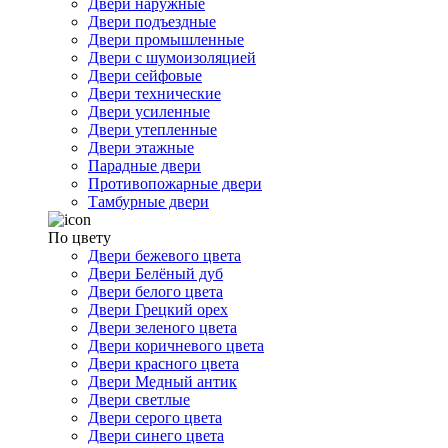
Двери наружные
Двери подъездные
Двери промышленные
Двери с шумоизоляцией
Двери сейфовые
Двери технические
Двери усиленные
Двери утепленные
Двери этажные
Парадные двери
Противопожарные двери
Тамбурные двери
По цвету
Двери бежевого цвета
Двери Белёный дуб
Двери белого цвета
Двери Грецкий орех
Двери зеленого цвета
Двери коричневого цвета
Двери красного цвета
Двери Медный антик
Двери светлые
Двери серого цвета
Двери синего цвета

■ Exercise description:
What you return should match the material word for word, apart from the pictures.

■ Written answer:
Двери наружные
Двери подъездные
Двери промышленные
Двери с шумоизоляцией
Двери сейфовые
Двери технические
Двери усиленные
Двери утепленные
Двери этажные
Парадные двери
Противопожарные двери
Тамбурные двери
По цвету
Двери бежевого цвета
Двери Белёный дуб
Двери белого цвета
Двери Грецкий орех
Двери зеленого цвета
Двери коричневого цвета
Двери красного цвета
Двери Медный антик
Двери светлые
Двери серого цвета
Двери синего цвета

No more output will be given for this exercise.